**What you are asked to do**
Repeat each of these records exactly.

**Data for this exercise**

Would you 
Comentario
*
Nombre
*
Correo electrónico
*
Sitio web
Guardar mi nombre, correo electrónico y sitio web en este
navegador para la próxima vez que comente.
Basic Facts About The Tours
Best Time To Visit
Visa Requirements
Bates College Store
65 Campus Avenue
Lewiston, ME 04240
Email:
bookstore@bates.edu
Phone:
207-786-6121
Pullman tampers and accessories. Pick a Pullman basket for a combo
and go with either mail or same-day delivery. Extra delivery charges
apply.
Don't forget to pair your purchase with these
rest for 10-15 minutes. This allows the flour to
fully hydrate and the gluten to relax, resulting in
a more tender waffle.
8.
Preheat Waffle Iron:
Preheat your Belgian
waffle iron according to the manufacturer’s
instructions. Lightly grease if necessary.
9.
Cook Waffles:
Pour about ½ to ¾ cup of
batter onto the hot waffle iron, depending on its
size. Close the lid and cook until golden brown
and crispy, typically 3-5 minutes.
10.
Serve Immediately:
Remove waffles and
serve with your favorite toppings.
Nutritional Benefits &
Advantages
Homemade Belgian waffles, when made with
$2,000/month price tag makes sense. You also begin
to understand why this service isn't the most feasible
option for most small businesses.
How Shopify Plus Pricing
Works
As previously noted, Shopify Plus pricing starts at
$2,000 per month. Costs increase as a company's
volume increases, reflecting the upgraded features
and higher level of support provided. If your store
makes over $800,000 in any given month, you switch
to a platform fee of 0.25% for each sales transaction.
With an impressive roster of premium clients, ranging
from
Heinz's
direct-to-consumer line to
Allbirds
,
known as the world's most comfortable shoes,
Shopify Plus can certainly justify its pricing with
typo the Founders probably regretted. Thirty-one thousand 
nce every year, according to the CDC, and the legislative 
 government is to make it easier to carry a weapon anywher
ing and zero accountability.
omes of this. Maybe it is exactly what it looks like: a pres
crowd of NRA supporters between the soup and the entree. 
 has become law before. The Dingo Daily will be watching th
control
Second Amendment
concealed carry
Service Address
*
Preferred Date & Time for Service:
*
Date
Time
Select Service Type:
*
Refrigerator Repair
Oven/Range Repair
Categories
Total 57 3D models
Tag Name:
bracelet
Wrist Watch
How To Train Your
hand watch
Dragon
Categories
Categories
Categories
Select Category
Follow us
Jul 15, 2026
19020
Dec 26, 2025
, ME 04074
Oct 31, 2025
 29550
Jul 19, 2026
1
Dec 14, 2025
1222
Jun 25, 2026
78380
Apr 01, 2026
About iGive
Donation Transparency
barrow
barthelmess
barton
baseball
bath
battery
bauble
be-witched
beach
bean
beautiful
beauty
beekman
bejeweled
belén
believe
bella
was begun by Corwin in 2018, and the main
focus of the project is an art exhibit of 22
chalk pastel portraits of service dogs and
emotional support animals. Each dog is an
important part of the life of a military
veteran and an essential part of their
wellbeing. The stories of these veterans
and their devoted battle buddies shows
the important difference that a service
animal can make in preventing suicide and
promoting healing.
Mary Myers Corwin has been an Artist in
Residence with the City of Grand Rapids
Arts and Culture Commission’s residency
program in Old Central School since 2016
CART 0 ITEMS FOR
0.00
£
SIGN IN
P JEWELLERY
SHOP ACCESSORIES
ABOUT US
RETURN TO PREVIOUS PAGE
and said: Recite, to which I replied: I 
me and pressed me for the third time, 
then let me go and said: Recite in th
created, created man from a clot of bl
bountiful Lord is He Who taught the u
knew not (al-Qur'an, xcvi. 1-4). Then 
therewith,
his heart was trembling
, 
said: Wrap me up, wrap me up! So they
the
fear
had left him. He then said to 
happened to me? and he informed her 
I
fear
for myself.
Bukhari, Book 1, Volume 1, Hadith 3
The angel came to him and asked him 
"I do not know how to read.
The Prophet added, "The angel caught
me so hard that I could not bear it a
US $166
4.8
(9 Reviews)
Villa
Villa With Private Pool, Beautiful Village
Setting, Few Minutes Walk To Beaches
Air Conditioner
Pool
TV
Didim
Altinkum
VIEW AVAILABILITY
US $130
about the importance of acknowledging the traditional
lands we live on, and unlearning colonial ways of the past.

**Reply to the task**
Would you 
Comentario
*
Nombre
*
Correo electrónico
*
Sitio web
Guardar mi nombre, correo electrónico y sitio web en este
navegador para la próxima vez que comente.
Basic Facts About The Tours
Best Time To Visit
Visa Requirements
Bates College Store
65 Campus Avenue
Lewiston, ME 04240
Email:
bookstore@bates.edu
Phone:
207-786-6121
Pullman tampers and accessories. Pick a Pullman basket for a combo
and go with either mail or same-day delivery. Extra delivery charges
apply.
Don't forget to pair your purchase with these
rest for 10-15 minutes. This allows the flour to
fully hydrate and the gluten to relax, resulting in
a more tender waffle.
8.
Preheat Waffle Iron:
Preheat your Belgian
waffle iron according to the manufacturer’s
instructions. Lightly grease if necessary.
9.
Cook Waffles:
Pour about ½ to ¾ cup of
batter onto the hot waffle iron, depending on its
size. Close the lid and cook until golden brown
and crispy, typically 3-5 minutes.
10.
Serve Immediately:
Remove waffles and
serve with your favorite toppings.
Nutritional Benefits &
Advantages
Homemade Belgian waffles, when made with
$2,000/month price tag makes sense. You also begin
to understand why this service isn't the most feasible
option for most small businesses.
How Shopify Plus Pricing
Works
As previously noted, Shopify Plus pricing starts at
$2,000 per month. Costs increase as a company's
volume increases, reflecting the upgraded features
and higher level of support provided. If your store
makes over $800,000 in any given month, you switch
to a platform fee of 0.25% for each sales transaction.
With an impressive roster of premium clients, ranging
from
Heinz's
direct-to-consumer line to
Allbirds
,
known as the world's most comfortable shoes,
Shopify Plus can certainly justify its pricing with
typo the Founders probably regretted. Thirty-one thousand 
nce every year, according to the CDC, and the legislative 
 government is to make it easier to carry a weapon anywher
ing and zero accountability.
omes of this. Maybe it is exactly what it looks like: a pres
crowd of NRA supporters between the soup and the entree. 
 has become law before. The Dingo Daily will be watching th
control
Second Amendment
concealed carry
Service Address
*
Preferred Date & Time for Service:
*
Date
Time
Select Service Type:
*
Refrigerator Repair
Oven/Range Repair
Categories
Total 57 3D models
Tag Name:
bracelet
Wrist Watch
How To Train Your
hand watch
Dragon
Categories
Categories
Categories
Select Category
Follow us
Jul 15, 2026
19020
Dec 26, 2025
, ME 04074
Oct 31, 2025
 29550
Jul 19, 2026
1
Dec 14, 2025
1222
Jun 25, 2026
78380
Apr 01, 2026
About iGive
Donation Transparency
barrow
barthelmess
barton
baseball
bath
battery
bauble
be-witched
beach
bean
beautiful
beauty
beekman
bejeweled
belén
believe
bella
was begun by Corwin in 2018, and the main
focus of the project is an art exhibit of 22
chalk pastel portraits of service dogs and
emotional support animals. Each dog is an
important part of the life of a military
veteran and an essential part of their
wellbeing. The stories of these veterans
and their devoted battle buddies shows
the important difference that a service
animal can make in preventing suicide and
promoting healing.
Mary Myers Corwin has been an Artist in
Residence with the City of Grand Rapids
Arts and Culture Commission’s residency
program in Old Central School since 2016
CART 0 ITEMS FOR
0.00
£
SIGN IN
P JEWELLERY
SHOP ACCESSORIES
ABOUT US
RETURN TO PREVIOUS PAGE
and said: Recite, to which I replied: I 
me and pressed me for the third time, 
then let me go and said: Recite in th
created, created man from a clot of bl
bountiful Lord is He Who taught the u
knew not (al-Qur'an, xcvi. 1-4). Then 
therewith,
his heart was trembling
, 
said: Wrap me up, wrap me up! So they
the
fear
had left him. He then said to 
happened to me? and he informed her 
I
fear
for myself.
Bukhari, Book 1, Volume 1, Hadith 3
The angel came to him and asked him 
"I do not know how to read.
The Prophet added, "The angel caught
me so hard that I could not bear it a
US $166
4.8
(9 Reviews)
Villa
Villa With Private Pool, Beautiful Village
Setting, Few Minutes Walk To Beaches
Air Conditioner
Pool
TV
Didim
Altinkum
VIEW AVAILABILITY
US $130
about the importance of acknowledging the traditional
lands we live on, and unlearning colonial ways of the past.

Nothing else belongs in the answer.